Los ojos de Audrey se iluminaron y, por un instante, su abuelo estuvo a punto de compadecerla. La pobre muchacha no podía hacer gran cosa por su cuenta y casi todas sus compañeras de estudios llevaban casadas mucho tiempo y tenían dos o tres hijos, y maridos que podían llevarlas adonde quisieran. Audrey aún no había encontrado al hombre que tal vez no apareciera jamás y, en cierto modo, Edward Driscoll se sentía culpable. Era extraño que no hubiera encontrado a nadie. Estaba demasiado ocupada llevando la casa y cuidando a su hermana. Pero ahora ésta se había ido y él no lo lamentaba. Contempló el agraciado rostro de Audrey y su melena cobriza derramándose sobre sus hombros, libre ya del sombrero de seda color melocotón. Era una muchacha encantadora, una mujer deliciosa, pensó para sus adentros.
– Bueno, ¿qué dices?
Audrey le miró expectante, pero él había olvidado la pregunta.
– ¿Qué digo de qué?
Se le veía molesto y confuso. Audrey comprendió que debía de estar un poco cansado después de la larga jornada. A lo mejor, había bebido más de la cuenta, aunque no estaba borracho en absoluto.
– ¿Por qué no vamos a Nueva York, abuelo? -preguntó esperanzada-. Podríamos ir en septiembre, a la vuelta del lago.
– Pero, ¿qué necesidad hay de que vayamos? -Sin embargo, el abuelo conocía muy bien aquella ansia. También había sido joven una vez y tenía una esposa, aunque nunca les tuvo demasiada afición a los viajes. Aquel gusanillo lo tenía Roland, su único hijo, y sólo Dios sabía de dónde lo habría sacado. Audrey lo debía llevar asimismo en la sangre, pensó Edward Driscoll con tristeza, pero él no le permitiría ceder a aquel capricho-. Nueva York es un lugar insalubre, hay demasiada gente y queda muy lejos. Te encontrarás mejor cuando vayamos al lago, Audrey. Ya lo verás. – Edward Driscoll consultó el reloj y se levantó tambaleándose ligeramente. Había sido un gran día para él, aunque no quisiera reconocerlo-. Me voy a la cama y será mejor que tú hagas lo mismo, cariño.
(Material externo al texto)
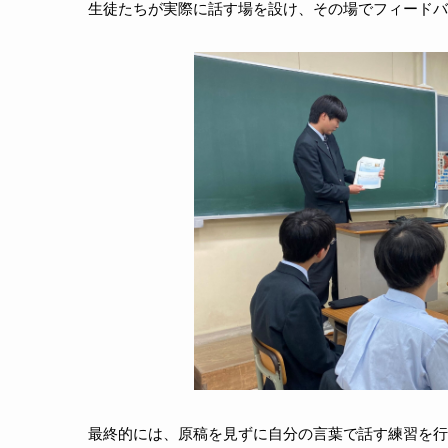
生徒たちが実際に話す場を設け、その場でフィードバ
最終的には、原稿を見ずに自分の言葉で話す練習を行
La boda de esta niña te ha dado mucho que hacer.
Mientras subía la escalera con su nieta, le dio una palmada en un brazo, cosa insólita en él. Después, desde la ventana de su dormitorio, contempló la ventana iluminada del de Audrey y se preguntó qué estaría haciendo y en qué pensaría. Se hubiera asombrado de verla sentada ante la mesita de su tocador, con la mirada perdida en la lejanía y el collar de perlas en la mano, soñando en el viaje que hubiera querido realizar alrededor del mundo y en las fotografías que hubiera tomado por el camino. Su abuelo, aquella casa, su hermana, la boda, todo cayó en el olvido. Al final, Audrey sacudió la cabeza para volver al presente, se levantó, se desperezó y se desnudó. Minutos después, se deslizó entre las frías sábanas de su cama y cerró los ojos, procurando no pensar en todo lo que tenía que hacer al día siguiente. Había prometido encargarse de los asuntos de Annabelle durante su ausencia: de la nueva casa, de los pintores, del mobiliario que les iban a enviar, de los regalos de boda. Lo haría todo ella, como siempre. La fiel Audrey. Se quedó dormida, soñando con Annabelle y Harcourt… y con que tenía una casa en una isla tropical mientras el abuelo le gritaba desde lejos: «Vuelve…, vuelve». Pero ella no pensaba hacerlo.